PASSAGE TO READ:
MOTORISTS and passengers alike can enjoy better roads by 2013, the Fiji Roads Authority has said amid concerns over the road conditions in the country.

FRA manager change Mike Rudge said yesterday Fiji's poor road network was cause for a decline in road safety.

In an interview with a taxi driver earlier this week, Motoring was told of a host of issues that plagued motorists and taxi drivers alike.

According to Penijami Ravonokula, a taxi driver based at Suva's Charles Street, police and the Land Transport Authority needed to establish a joint venture that will result in the improvement of road condition.

Mr Ravonokula, who hails from Davetalevu in Tailevu, has been dealt some blows over the course of his 18 years of driving a taxi.

This, he said, included being robbed of taxi fare in an incident that nearly cost him his arm.

"Police and LTA are the ones hauling us over and booking us for matters that concern defects caused by poor road conditions. They should have a joint venture to fix the roads. Suva roads are the worst on the mainland," Mr Ravonokula said.

"Police even hassle us when we pick passengers from places that are other operator's bases. But when there is no taxi where the customer is standing and the customer is flagging you down at someone else's base, your role as a PSV driver is to provide the service they require. Why the cops choose to take it upon themselves to hassle us in such instances is mind boggling since it's the customers choice what cab he or she decides to hop in."

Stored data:
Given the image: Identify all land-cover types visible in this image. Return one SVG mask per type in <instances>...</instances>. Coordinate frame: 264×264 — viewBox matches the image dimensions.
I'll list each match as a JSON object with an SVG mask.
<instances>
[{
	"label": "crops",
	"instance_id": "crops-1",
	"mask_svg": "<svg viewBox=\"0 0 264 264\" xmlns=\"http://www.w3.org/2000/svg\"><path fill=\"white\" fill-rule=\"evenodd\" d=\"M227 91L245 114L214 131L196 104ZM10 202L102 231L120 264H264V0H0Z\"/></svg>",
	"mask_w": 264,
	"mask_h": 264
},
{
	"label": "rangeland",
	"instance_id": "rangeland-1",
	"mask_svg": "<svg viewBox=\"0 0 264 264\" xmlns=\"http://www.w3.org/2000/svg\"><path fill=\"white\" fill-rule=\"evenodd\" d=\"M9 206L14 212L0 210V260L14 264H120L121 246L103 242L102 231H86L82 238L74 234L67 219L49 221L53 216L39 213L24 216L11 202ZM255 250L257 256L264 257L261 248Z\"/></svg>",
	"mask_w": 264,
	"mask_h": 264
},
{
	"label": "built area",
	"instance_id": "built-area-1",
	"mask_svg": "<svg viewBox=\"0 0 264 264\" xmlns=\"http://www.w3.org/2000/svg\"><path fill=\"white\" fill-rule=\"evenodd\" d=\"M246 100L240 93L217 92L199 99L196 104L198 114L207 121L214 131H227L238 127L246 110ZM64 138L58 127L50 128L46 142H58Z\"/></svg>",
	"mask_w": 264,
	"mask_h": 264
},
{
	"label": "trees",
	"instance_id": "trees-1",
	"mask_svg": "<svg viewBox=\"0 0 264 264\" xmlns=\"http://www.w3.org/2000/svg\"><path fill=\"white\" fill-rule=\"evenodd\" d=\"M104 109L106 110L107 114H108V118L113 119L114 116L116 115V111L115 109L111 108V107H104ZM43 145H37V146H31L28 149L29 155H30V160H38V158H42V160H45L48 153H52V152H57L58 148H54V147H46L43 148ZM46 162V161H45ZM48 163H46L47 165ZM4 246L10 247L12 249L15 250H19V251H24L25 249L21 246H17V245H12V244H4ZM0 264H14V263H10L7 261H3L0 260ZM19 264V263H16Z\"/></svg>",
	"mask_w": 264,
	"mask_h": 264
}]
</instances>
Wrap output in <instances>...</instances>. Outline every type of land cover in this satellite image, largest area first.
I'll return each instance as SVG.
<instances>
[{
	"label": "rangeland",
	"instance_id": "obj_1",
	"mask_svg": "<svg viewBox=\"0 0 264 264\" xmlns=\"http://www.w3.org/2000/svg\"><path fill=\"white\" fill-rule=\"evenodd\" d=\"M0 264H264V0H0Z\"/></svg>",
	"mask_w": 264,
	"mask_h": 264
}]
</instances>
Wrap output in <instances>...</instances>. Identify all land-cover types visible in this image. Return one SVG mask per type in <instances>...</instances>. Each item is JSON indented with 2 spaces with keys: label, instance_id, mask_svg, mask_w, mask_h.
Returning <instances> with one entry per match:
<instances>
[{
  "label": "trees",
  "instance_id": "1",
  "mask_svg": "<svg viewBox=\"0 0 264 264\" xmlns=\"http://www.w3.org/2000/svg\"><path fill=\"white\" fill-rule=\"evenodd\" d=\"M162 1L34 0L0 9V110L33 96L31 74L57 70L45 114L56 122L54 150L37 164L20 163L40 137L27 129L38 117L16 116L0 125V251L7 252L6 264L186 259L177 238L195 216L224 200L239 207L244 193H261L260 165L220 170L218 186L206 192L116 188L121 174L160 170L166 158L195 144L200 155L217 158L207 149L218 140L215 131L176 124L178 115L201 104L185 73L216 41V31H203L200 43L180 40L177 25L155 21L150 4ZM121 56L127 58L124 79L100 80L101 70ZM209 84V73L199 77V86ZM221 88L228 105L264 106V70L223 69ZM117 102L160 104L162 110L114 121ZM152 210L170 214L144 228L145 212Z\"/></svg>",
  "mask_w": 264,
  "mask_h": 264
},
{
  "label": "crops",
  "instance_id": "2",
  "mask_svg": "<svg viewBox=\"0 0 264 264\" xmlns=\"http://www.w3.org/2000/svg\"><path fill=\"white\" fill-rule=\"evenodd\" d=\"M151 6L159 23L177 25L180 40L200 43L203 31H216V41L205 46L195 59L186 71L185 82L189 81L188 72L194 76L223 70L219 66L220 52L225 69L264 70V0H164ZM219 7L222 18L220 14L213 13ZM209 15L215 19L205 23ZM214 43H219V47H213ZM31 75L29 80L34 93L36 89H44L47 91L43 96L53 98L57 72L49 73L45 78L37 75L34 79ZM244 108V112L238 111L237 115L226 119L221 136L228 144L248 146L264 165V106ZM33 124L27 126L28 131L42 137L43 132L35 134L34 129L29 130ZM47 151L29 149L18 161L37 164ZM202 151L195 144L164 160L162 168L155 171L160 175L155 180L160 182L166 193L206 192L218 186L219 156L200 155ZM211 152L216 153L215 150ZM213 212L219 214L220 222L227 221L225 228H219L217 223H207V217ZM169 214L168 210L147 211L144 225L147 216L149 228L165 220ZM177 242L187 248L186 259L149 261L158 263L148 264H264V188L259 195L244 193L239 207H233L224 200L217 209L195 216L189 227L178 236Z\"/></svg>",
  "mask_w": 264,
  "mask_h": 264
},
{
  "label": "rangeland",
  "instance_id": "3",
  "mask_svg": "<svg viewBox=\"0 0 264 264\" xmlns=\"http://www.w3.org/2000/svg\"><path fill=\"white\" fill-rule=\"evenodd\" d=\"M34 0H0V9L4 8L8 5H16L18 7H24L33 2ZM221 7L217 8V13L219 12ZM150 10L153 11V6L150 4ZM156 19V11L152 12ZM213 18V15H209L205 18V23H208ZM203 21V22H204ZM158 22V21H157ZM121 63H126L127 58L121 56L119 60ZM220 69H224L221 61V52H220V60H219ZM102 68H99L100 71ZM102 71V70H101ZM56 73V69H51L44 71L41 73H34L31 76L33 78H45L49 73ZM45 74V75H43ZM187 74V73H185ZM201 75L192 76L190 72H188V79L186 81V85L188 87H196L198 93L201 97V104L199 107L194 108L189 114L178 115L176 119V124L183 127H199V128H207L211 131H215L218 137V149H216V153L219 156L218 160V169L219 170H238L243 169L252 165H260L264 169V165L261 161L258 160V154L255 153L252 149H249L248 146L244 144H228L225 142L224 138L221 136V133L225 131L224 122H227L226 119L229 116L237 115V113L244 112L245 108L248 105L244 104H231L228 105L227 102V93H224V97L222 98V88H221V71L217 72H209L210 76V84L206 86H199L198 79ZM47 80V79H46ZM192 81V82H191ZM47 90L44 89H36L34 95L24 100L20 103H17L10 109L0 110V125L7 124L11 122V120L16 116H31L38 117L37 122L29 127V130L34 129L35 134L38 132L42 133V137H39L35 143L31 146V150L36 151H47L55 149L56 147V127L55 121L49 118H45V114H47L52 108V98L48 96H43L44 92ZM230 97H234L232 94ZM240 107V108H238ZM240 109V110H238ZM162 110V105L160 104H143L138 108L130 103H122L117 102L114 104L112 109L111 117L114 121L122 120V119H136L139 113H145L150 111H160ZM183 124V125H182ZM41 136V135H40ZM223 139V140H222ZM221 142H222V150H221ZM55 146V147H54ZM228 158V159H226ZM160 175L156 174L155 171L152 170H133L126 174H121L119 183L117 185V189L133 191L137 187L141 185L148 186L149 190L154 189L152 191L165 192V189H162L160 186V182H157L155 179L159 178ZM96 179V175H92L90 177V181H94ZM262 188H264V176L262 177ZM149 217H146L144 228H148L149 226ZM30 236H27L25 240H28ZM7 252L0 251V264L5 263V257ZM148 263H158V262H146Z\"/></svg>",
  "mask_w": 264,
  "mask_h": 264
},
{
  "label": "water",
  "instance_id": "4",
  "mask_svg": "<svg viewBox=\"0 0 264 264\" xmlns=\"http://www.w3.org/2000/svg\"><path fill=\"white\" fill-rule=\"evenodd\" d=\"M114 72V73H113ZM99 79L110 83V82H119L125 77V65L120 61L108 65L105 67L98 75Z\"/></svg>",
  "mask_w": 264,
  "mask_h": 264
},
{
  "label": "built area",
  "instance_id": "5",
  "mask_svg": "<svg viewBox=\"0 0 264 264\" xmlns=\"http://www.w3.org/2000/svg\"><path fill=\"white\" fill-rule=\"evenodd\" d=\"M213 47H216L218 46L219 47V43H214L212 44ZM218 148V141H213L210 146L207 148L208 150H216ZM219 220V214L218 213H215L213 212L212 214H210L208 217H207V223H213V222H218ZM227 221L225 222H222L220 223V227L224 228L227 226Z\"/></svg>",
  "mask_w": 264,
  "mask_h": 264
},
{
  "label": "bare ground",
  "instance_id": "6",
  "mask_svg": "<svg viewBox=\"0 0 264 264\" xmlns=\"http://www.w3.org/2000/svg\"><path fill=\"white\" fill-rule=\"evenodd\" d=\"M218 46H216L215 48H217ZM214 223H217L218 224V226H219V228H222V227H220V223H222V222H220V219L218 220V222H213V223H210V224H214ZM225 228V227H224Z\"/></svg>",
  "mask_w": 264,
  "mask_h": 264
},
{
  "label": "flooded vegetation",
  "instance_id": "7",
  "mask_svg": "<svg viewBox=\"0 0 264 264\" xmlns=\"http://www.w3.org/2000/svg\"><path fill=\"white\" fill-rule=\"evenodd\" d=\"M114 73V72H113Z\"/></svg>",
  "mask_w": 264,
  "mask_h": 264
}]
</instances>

PROBLEM SET:
(1) According to the article on Fiji's road conditions, how many years has Penijami Ravonokula been driving a taxi?
(2) Pick up the article on Fiji's road conditions after its final sentence and carry it forward.

THE RESPONSES:
(1) 18 years.

(2)
Police spokeswoman Ana Naisoro referred the issue of below—standard road conditions to the roads authority adding that police "just enforce the law".

"Any report from the public we will look into. We will take these concerns on board and refer it to the Traffic Department," Ms Naisoro said.

LTA acting media liaison officer Alfred Wiliame said road conditions were not the authority's jurisdiction. Mr Wiliame said taxis should not pick passengers from other operator's base.

"However, don't get confused with base and stand. A taxi base has many taxi stands.

For example, one would be Suva base, however, there you'll have Raiwaqa taxi stand, Duavata taxi stand, Regent taxi stand," he said.

In other words, a taxi from another base is not allowed to operate in another base, Mr Wiliame said.

"They cannot operate in a Nasinu base when they are allocated to operate in their approved base in Suva.

"We also would like customers to report to LTA on those stands who are always vacant and actually don't have the approved taxis around these stands because when these taxi operators apply for their permit they had given assurance that they will provide the service to that area that is why these permits were issued for that purpose," he said.

So a taxi driver who drives past a base that doesn't have any taxis, can not stop for people standing by if they flag it down.

Meanwhile, Mr Rudge said the road authority was fully aware of the poor condition of the Fiji Road Network.

"It is indeed that poor condition and the associated management issues that lead to the creation of the FRA to address them and the recently announced increase in budgeted expenditure for roads across Fiji. These two actions, combined with the move to a contracted out maintenance service that will allow a sustained improvement in Fiji roads to be made. However, this will not happen over night.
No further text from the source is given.